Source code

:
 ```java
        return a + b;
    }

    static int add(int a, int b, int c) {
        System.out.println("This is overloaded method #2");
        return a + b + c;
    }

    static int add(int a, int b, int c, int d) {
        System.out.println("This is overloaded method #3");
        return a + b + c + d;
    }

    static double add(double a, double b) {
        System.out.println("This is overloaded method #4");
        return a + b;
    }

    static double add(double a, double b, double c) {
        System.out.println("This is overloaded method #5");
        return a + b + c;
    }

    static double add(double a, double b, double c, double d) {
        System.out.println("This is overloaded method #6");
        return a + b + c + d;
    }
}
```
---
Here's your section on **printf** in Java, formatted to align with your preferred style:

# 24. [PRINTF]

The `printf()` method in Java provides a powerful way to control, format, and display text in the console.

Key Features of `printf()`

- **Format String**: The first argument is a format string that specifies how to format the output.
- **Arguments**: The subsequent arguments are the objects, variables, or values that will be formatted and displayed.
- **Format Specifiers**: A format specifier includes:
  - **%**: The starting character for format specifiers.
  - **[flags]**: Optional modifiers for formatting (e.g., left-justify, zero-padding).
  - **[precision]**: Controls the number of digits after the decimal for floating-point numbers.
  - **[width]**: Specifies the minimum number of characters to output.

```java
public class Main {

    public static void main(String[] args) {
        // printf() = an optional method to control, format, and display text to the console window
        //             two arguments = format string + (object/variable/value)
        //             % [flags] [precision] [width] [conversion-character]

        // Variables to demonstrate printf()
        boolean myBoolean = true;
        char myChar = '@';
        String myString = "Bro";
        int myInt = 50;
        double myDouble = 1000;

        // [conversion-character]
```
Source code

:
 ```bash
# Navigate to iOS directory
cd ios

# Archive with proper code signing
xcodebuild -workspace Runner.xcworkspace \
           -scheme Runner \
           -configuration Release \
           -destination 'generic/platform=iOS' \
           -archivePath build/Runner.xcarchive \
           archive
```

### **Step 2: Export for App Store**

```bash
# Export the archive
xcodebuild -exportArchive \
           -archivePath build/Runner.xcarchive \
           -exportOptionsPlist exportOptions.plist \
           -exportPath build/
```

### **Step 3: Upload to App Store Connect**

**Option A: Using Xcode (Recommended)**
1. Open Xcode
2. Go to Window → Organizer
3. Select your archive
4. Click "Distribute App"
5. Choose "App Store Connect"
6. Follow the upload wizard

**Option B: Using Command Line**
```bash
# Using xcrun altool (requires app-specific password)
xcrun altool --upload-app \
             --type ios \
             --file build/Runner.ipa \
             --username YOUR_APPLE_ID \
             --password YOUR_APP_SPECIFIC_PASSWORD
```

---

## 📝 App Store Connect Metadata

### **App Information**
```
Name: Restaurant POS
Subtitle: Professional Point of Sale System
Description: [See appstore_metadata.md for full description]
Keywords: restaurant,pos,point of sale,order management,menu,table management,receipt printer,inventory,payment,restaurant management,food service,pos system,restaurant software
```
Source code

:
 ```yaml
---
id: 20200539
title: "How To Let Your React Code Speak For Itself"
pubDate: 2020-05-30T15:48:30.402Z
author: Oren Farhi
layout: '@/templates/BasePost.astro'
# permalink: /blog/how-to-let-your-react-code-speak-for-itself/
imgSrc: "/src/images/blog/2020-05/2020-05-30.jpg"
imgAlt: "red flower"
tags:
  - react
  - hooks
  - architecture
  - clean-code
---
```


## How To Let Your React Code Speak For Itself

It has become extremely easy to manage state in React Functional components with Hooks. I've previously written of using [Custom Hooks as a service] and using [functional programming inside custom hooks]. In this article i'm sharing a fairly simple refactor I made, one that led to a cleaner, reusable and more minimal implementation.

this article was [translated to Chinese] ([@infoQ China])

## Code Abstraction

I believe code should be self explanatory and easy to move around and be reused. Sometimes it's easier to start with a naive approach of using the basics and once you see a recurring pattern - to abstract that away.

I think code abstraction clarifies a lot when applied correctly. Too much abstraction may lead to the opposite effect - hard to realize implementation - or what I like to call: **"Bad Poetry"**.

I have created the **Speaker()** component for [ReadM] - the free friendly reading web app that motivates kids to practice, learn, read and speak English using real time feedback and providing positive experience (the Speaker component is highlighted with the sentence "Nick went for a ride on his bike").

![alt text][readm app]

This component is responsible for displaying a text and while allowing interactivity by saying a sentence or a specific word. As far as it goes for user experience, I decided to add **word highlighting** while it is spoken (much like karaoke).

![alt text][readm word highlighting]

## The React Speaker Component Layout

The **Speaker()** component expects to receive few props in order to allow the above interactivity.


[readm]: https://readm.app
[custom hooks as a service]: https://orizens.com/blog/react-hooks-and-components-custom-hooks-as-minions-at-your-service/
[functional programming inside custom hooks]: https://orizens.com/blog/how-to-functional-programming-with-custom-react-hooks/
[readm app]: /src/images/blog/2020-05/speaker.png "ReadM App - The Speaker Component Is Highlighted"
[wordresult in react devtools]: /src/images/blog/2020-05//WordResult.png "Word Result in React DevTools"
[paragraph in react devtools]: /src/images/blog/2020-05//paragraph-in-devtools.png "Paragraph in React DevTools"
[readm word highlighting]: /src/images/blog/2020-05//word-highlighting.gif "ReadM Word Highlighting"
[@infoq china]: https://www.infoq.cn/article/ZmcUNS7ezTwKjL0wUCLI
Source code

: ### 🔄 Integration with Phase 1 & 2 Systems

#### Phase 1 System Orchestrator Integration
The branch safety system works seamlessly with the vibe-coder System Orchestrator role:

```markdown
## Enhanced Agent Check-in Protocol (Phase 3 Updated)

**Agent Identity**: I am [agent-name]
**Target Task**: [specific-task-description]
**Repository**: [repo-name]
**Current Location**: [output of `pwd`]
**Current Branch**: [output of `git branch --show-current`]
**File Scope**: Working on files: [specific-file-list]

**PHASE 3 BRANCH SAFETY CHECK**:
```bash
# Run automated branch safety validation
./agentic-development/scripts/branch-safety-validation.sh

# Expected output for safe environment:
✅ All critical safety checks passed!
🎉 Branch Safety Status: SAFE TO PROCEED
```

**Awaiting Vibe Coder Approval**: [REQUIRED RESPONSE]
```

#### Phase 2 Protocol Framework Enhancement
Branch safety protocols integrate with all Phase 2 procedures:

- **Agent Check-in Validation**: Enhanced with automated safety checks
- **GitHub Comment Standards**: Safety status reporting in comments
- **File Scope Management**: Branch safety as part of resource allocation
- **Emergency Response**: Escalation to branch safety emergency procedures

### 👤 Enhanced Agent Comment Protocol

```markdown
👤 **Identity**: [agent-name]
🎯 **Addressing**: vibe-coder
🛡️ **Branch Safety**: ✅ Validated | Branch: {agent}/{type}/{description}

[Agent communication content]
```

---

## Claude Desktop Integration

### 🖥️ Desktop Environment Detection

:::::

* WORK ITEM *
Now that the records have been shown, restate each one word for word.

* RESPONSE BELOW *
Source code

:
 ```java
        return a + b;
    }

    static int add(int a, int b, int c) {
        System.out.println("This is overloaded method #2");
        return a + b + c;
    }

    static int add(int a, int b, int c, int d) {
        System.out.println("This is overloaded method #3");
        return a + b + c + d;
    }

    static double add(double a, double b) {
        System.out.println("This is overloaded method #4");
        return a + b;
    }

    static double add(double a, double b, double c) {
        System.out.println("This is overloaded method #5");
        return a + b + c;
    }

    static double add(double a, double b, double c, double d) {
        System.out.println("This is overloaded method #6");
        return a + b + c + d;
    }
}
```
---
Here's your section on **printf** in Java, formatted to align with your preferred style:

# 24. [PRINTF]

The `printf()` method in Java provides a powerful way to control, format, and display text in the console.

Key Features of `printf()`

- **Format String**: The first argument is a format string that specifies how to format the output.
- **Arguments**: The subsequent arguments are the objects, variables, or values that will be formatted and displayed.
- **Format Specifiers**: A format specifier includes:
  - **%**: The starting character for format specifiers.
  - **[flags]**: Optional modifiers for formatting (e.g., left-justify, zero-padding).
  - **[precision]**: Controls the number of digits after the decimal for floating-point numbers.
  - **[width]**: Specifies the minimum number of characters to output.

```java
public class Main {

    public static void main(String[] args) {
        // printf() = an optional method to control, format, and display text to the console window
        //             two arguments = format string + (object/variable/value)
        //             % [flags] [precision] [width] [conversion-character]

        // Variables to demonstrate printf()
        boolean myBoolean = true;
        char myChar = '@';
        String myString = "Bro";
        int myInt = 50;
        double myDouble = 1000;

        // [conversion-character]
```
Source code

:
 ```bash
# Navigate to iOS directory
cd ios

# Archive with proper code signing
xcodebuild -workspace Runner.xcworkspace \
           -scheme Runner \
           -configuration Release \
           -destination 'generic/platform=iOS' \
           -archivePath build/Runner.xcarchive \
           archive
```

### **Step 2: Export for App Store**

```bash
# Export the archive
xcodebuild -exportArchive \
           -archivePath build/Runner.xcarchive \
           -exportOptionsPlist exportOptions.plist \
           -exportPath build/
```

### **Step 3: Upload to App Store Connect**

**Option A: Using Xcode (Recommended)**
1. Open Xcode
2. Go to Window → Organizer
3. Select your archive
4. Click "Distribute App"
5. Choose "App Store Connect"
6. Follow the upload wizard

**Option B: Using Command Line**
```bash
# Using xcrun altool (requires app-specific password)
xcrun altool --upload-app \
             --type ios \
             --file build/Runner.ipa \
             --username YOUR_APPLE_ID \
             --password YOUR_APP_SPECIFIC_PASSWORD
```

---

## 📝 App Store Connect Metadata

### **App Information**
```
Name: Restaurant POS
Subtitle: Professional Point of Sale System
Description: [See appstore_metadata.md for full description]
Keywords: restaurant,pos,point of sale,order management,menu,table management,receipt printer,inventory,payment,restaurant management,food service,pos system,restaurant software
```
Source code

:
 ```yaml
---
id: 20200539
title: "How To Let Your React Code Speak For Itself"
pubDate: 2020-05-30T15:48:30.402Z
author: Oren Farhi
layout: '@/templates/BasePost.astro'
# permalink: /blog/how-to-let-your-react-code-speak-for-itself/
imgSrc: "/src/images/blog/2020-05/2020-05-30.jpg"
imgAlt: "red flower"
tags:
  - react
  - hooks
  - architecture
  - clean-code
---
```


## How To Let Your React Code Speak For Itself

It has become extremely easy to manage state in React Functional components with Hooks. I've previously written of using [Custom Hooks as a service] and using [functional programming inside custom hooks]. In this article i'm sharing a fairly simple refactor I made, one that led to a cleaner, reusable and more minimal implementation.

this article was [translated to Chinese] ([@infoQ China])

## Code Abstraction

I believe code should be self explanatory and easy to move around and be reused. Sometimes it's easier to start with a naive approach of using the basics and once you see a recurring pattern - to abstract that away.

I think code abstraction clarifies a lot when applied correctly. Too much abstraction may lead to the opposite effect - hard to realize implementation - or what I like to call: **"Bad Poetry"**.

I have created the **Speaker()** component for [ReadM] - the free friendly reading web app that motivates kids to practice, learn, read and speak English using real time feedback and providing positive experience (the Speaker component is highlighted with the sentence "Nick went for a ride on his bike").

![alt text][readm app]

This component is responsible for displaying a text and while allowing interactivity by saying a sentence or a specific word. As far as it goes for user experience, I decided to add **word highlighting** while it is spoken (much like karaoke).

![alt text][readm word highlighting]

## The React Speaker Component Layout

The **Speaker()** component expects to receive few props in order to allow the above interactivity.


[readm]: https://readm.app
[custom hooks as a service]: https://orizens.com/blog/react-hooks-and-components-custom-hooks-as-minions-at-your-service/
[functional programming inside custom hooks]: https://orizens.com/blog/how-to-functional-programming-with-custom-react-hooks/
[readm app]: /src/images/blog/2020-05/speaker.png "ReadM App - The Speaker Component Is Highlighted"
[wordresult in react devtools]: /src/images/blog/2020-05//WordResult.png "Word Result in React DevTools"
[paragraph in react devtools]: /src/images/blog/2020-05//paragraph-in-devtools.png "Paragraph in React DevTools"
[readm word highlighting]: /src/images/blog/2020-05//word-highlighting.gif "ReadM Word Highlighting"
[@infoq china]: https://www.infoq.cn/article/ZmcUNS7ezTwKjL0wUCLI
Source code

: ### 🔄 Integration with Phase 1 & 2 Systems

#### Phase 1 System Orchestrator Integration
The branch safety system works seamlessly with the vibe-coder System Orchestrator role:

```markdown
## Enhanced Agent Check-in Protocol (Phase 3 Updated)

**Agent Identity**: I am [agent-name]
**Target Task**: [specific-task-description]
**Repository**: [repo-name]
**Current Location**: [output of `pwd`]
**Current Branch**: [output of `git branch --show-current`]
**File Scope**: Working on files: [specific-file-list]

**PHASE 3 BRANCH SAFETY CHECK**:
```bash
# Run automated branch safety validation
./agentic-development/scripts/branch-safety-validation.sh

# Expected output for safe environment:
✅ All critical safety checks passed!
🎉 Branch Safety Status: SAFE TO PROCEED
```

**Awaiting Vibe Coder Approval**: [REQUIRED RESPONSE]
```

#### Phase 2 Protocol Framework Enhancement
Branch safety protocols integrate with all Phase 2 procedures:

- **Agent Check-in Validation**: Enhanced with automated safety checks
- **GitHub Comment Standards**: Safety status reporting in comments
- **File Scope Management**: Branch safety as part of resource allocation
- **Emergency Response**: Escalation to branch safety emergency procedures

### 👤 Enhanced Agent Comment Protocol

```markdown
👤 **Identity**: [agent-name]
🎯 **Addressing**: vibe-coder
🛡️ **Branch Safety**: ✅ Validated | Branch: {agent}/{type}/{description}

[Agent communication content]
```

---

## Claude Desktop Integration

### 🖥️ Desktop Environment Detection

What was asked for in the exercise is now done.